◆ **WHAT THE EXERCISE ASKS**:
Set down, word for word, the part of the football club text below that begins at the words "Trostre Sports A.F.C." and stops after "reigning divisional champions.".

◆ **PASSAGE FOR REVIEW**:
########################################

Trostre Sports A.F.C. are a Welsh football club from Trostre, Carmarthenshire  in West Wales. They currently play in the Carmarthenshire League Premier Division, and are the reigning divisional champions.

History

The club were formed after raising a team from the British Steel tinplate works. They are the most successful team in the league, having been top flight (first division/ premier division) champions fourteen times.

Honours

 Carmarthenshire League Division One/ Premier Division  - Champions (14): 1955–56; 1987–88; 1988–89; 1991–92; 1995–95; 1996–97; 1997–98; 1998–99; 2001–02; 2005–06; 2006–07; 2016–17, 2019–20, 2021–22
 Carmarthenshire League Division Two  - Champions (1): 1954–55 
 Carmarthenshire League Division Three  - Champions (2): 1972–73; 2011–12 
 Carmarthenshire Senior Cup - Winners (5):  2000–01; 2005–06; 2006–07; 2015–16, 2021–22
 T G Davies Cup - Winners (6): 1963–64; 1997–98; 2000–01; 2005–06; 2006–07; 2016–17
 Challenge Cup - Winners (2): 2011–12; 2013–14
 Darch Cup - Winners (2): 2001–02; 2005–06
 Darch Cup - Runners-Up: 2021–22 (reserves)

########################################

◆ **STUDY MATERIAL**:
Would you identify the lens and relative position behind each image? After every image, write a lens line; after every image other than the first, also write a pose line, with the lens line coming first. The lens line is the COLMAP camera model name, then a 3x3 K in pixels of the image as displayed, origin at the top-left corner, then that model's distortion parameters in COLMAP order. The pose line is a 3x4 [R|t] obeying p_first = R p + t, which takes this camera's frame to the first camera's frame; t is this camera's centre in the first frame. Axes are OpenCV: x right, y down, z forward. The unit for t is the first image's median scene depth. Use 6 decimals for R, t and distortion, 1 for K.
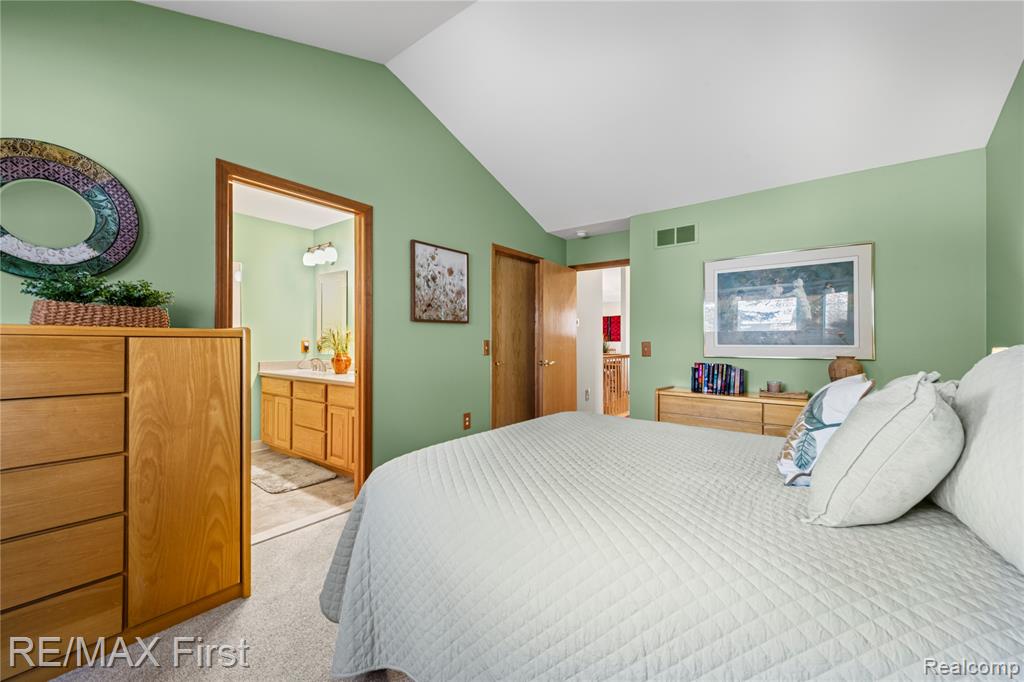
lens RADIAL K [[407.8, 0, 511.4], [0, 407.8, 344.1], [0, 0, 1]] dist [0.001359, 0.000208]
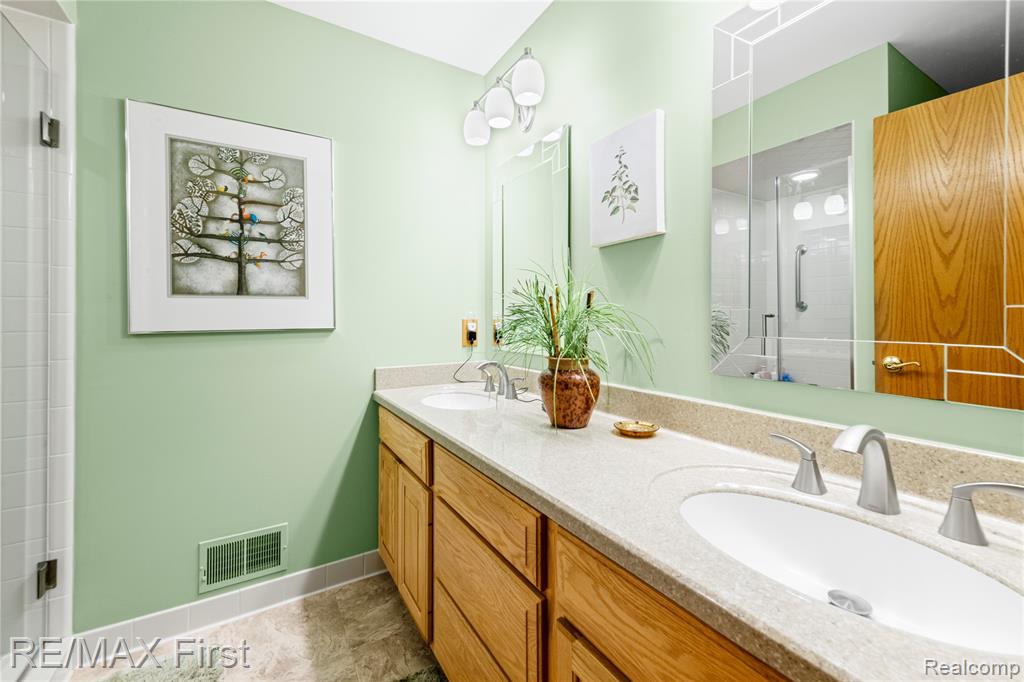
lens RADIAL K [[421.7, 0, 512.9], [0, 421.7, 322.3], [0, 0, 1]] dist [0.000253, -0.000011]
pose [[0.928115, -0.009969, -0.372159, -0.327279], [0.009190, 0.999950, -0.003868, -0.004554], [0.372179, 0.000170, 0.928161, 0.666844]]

########################################

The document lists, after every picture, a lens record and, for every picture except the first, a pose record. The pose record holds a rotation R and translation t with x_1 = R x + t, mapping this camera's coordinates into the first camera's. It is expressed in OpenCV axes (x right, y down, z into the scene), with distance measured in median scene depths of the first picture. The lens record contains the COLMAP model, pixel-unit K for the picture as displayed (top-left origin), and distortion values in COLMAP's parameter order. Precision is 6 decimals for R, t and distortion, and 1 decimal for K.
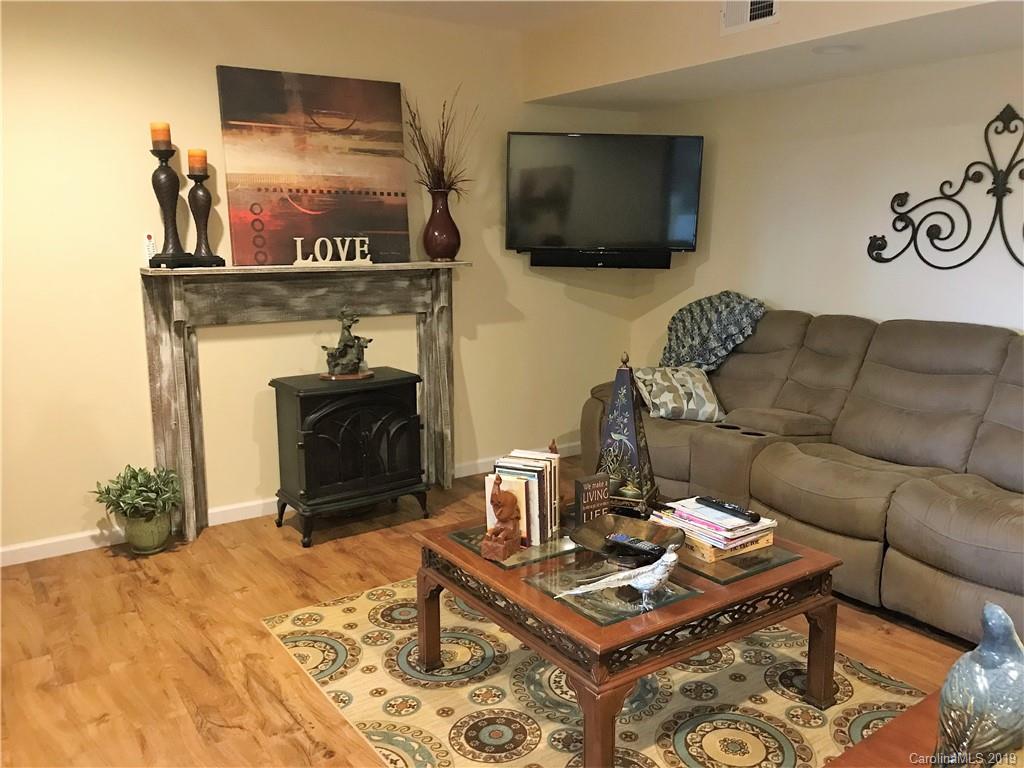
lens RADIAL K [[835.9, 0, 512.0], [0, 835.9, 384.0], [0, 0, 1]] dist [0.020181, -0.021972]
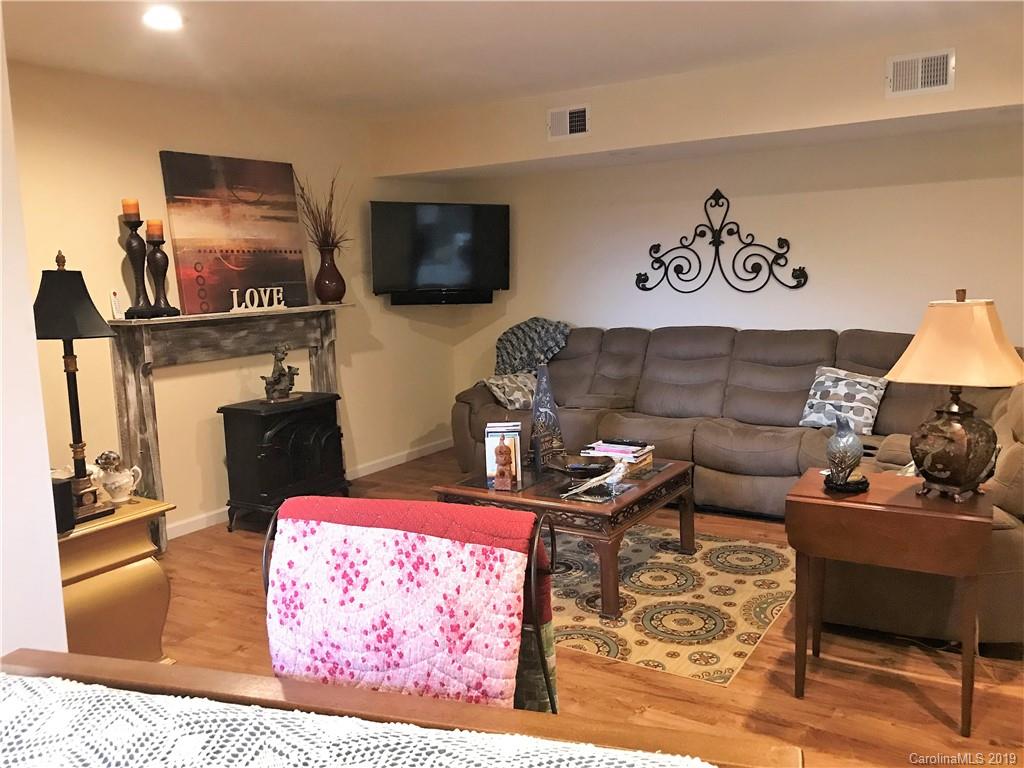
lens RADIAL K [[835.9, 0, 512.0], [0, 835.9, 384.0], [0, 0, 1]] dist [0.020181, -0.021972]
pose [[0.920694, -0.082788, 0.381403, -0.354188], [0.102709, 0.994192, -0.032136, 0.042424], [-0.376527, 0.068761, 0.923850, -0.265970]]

########################################

◆ **SOLUTION TO THE EXERCISE**:
Trostre Sports A.F.C. are a Welsh football club from Trostre, Carmarthenshire  in West Wales. They currently play in the Carmarthenshire League Premier Division, and are the reigning divisional champions.